3 replies on “Cherokee Nation’s Response to Elizabeth Warren”

  1. James Fillmore says:

    I agree that the Cherokee spokespeople missed a major educational opportunity.

    The ongoing legacy of oppression in America is not a matter of “blood.” It’s a matter of what you look like, where your Zip code is, how you talk and dress and work and even cook. And the simple truth is most “white” people, regardless of what their great-grandparents may have endured, do not face that kind of oppression now.

    So claiming “my distant relative X was minority Y” does not mean you have any clue what that community has to struggle with today. Charlie Pierce referred to a Lakota writer, Simon Moya-Smith, who made this point excellently: I am a Native American. I have some questions for Elizabeth Warren.

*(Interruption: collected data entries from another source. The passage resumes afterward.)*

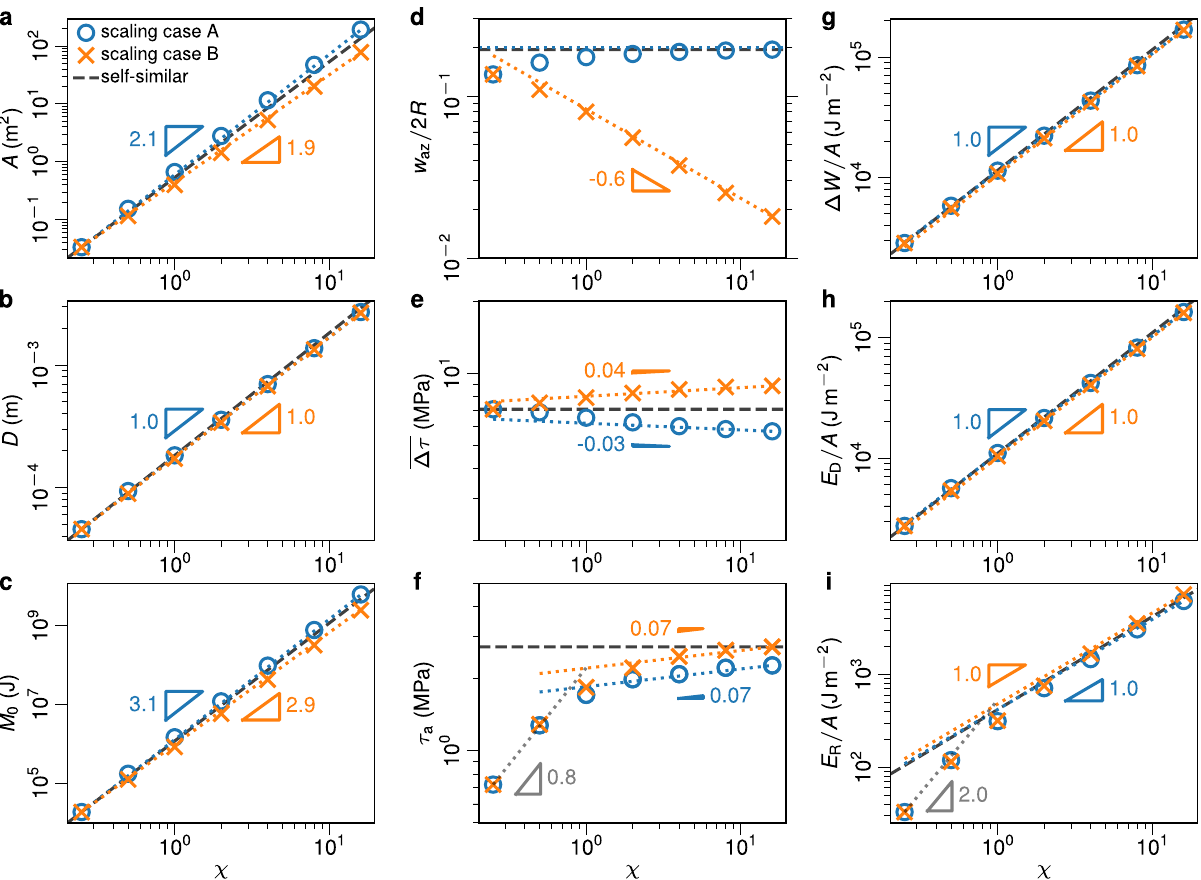
Fig. 2 Scaling of earthquake source parameters in both scaling cases. Triangles and the annotated numbers indicate the power of trend lines, i.e., p in V ∝ χ p for different parameters V . Black dash lines indicate ideal self-similar scaling relations. Scaling is shown for: a Earthquake rupture area A. b Average slip D. c Seismic moment M 0 . d Earthquake arrest zone width w az scaled by rupture diameter 2 R. e Averaged stress drop Δ τ . f Apparent stress τ a . g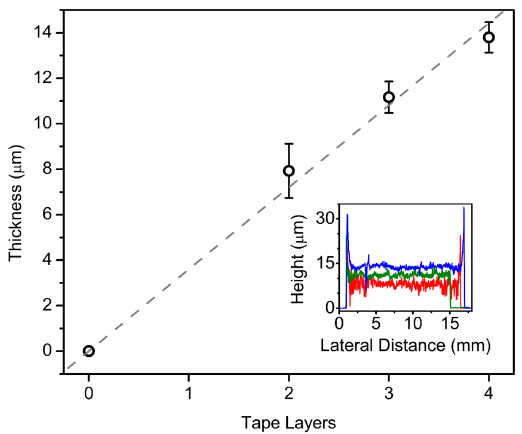
Figure 3. Stylus profilometry measurements of meso-macroporous antimony-doped tin oxide (ATO) coatings with tape layers of 1 × (black), 2 × (red), 3 × (green) and 4 ×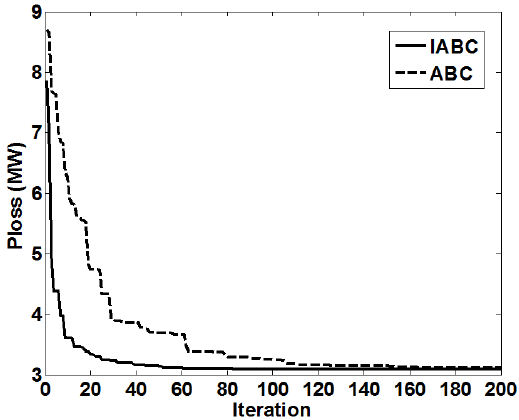
Figure 9. Convergence characteristics of power loss of the IABC and ABC algorithms for the IEEE 30-bus system.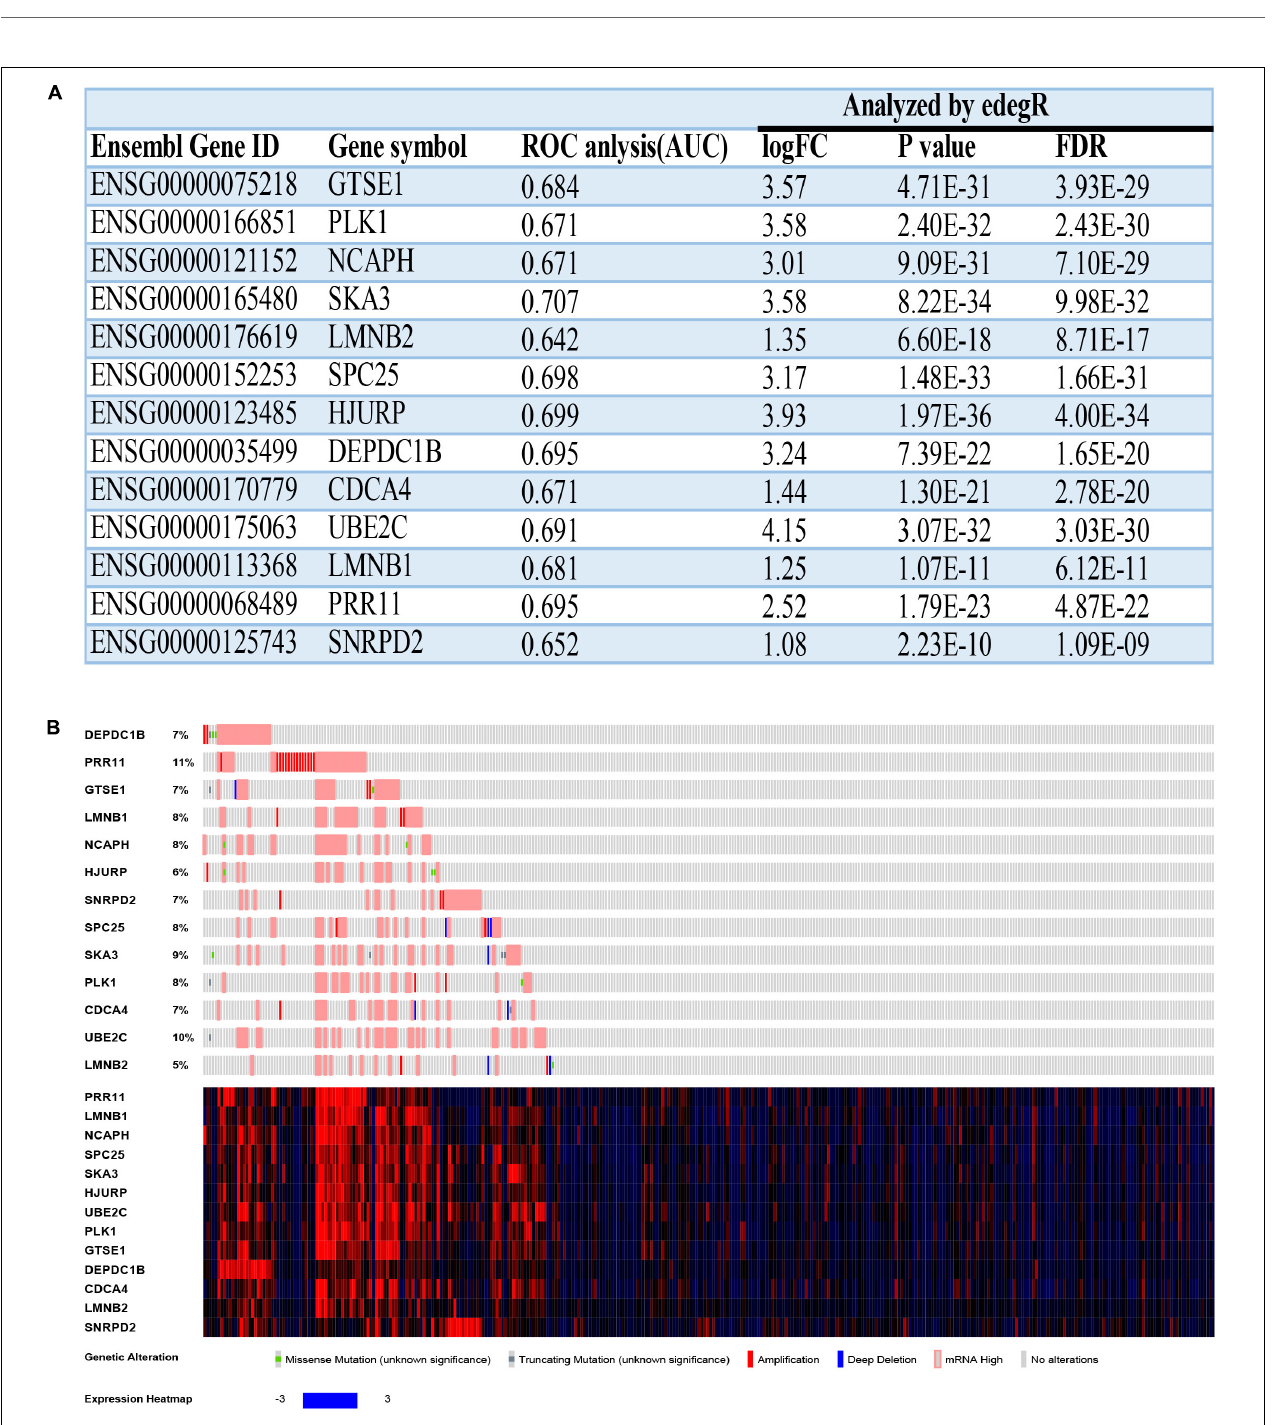
FIGURE 9 | The basal information and mutation information for 13 hub genes. (A) Information on 13 hub genes. ROC, receiver operating characteristic; AUC, area under curve; FC, fold change; FDR, false discovery rate. (B) Mutation information on 13 hub genes in the cBioPortal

    Moya-Smith loves Warren’s record fighting financial crooks (so do I) but gives her a grade of “F” when it comes to fighting for Native Americans. He’s not wrong. Unfortunately, when it comes to ignoring Native communities, Warren has 99 Senate peers.

    If the primaries were held today, though, she’d get my vote.

    I think she terrifies the GOP. Everybody runs against the Big Banks nowadays (even Trump did), but for most of them, it seems like a pose. Warren has a record on it. If this business doesn’t stop her, she’s going to be very popular when more people learn about that record. (If this business does stop her, she shouldn’t be running — this is nothing compared to what the GOP will unleash later.)

    Gotta hand it to Republicans, though. Defaming Warren AND feeding white racist paranoia that brown-ish people get privileged affirmative-action treatment, all at once! Well played, my enemies. Well played.

    And I think Warren can patch things up with the Cherokee Nation. It might take some doing, but that wouldn’t be a bad thing. We’ve never had a presidential candidate talk about what they learned in humility from listening more to Native voters. Who suffer from the worst income inequality and are the toughest environmental defenders, so now you’re talking about those issues as well.

    BTW, I thought it was an excellent video. Maybe could have cut some time from the geneticist’s reveal, that’s good documentary-film style but bad campaign-ad style.

    • Frank Moraes says:

      I agree with everything you’ve written. What I think bugs me about all of this is not so much that the Cherokee Nation is wrong. My problem is the false-equivalence. Warren does, as you indicate, have the typical disregard of Native American rights and needs. But the Republican Party is actively trying to stop all Native Americans from voting in North Dakota. That’s who the Republicans are. It’s annoying that a big deal is made out of Warren being a little clueless with the direct attacks from the Republicans. It isn’t that much different from equating the genocide of Andrew Jackson with the paternalism of Mary Bonney. So that’s my problem.

      It’s interesting. If a Republican had suffered from what Warren has, it would make them extremely antagonistic toward Native Americans. But this whole episode will probably result in Warren being more attentive to Native American concerns. So in that way, it is good. But at the same time, it is a reason not to dump all over her.

      • James Fillmore says:

        There might be some worry about the recent popularity of mail-order DNA testing, raising concerns that faraway individuals could make a legal challenge against how tribal membership is established. If this is the worry it’s quite serious — such a case might endanger what meager assistance we give to struggling Native communities. Particularly given the current makeup of our court judgeships.

        (Incidentally, this issue with “who qualifies” would come into play with African-American reparations, too. Yet another reason the idea should be discussed more often; a lot of details would need to be figured out.)

        If that wasn’t the primary consideration in making the statement, it really could have been better written.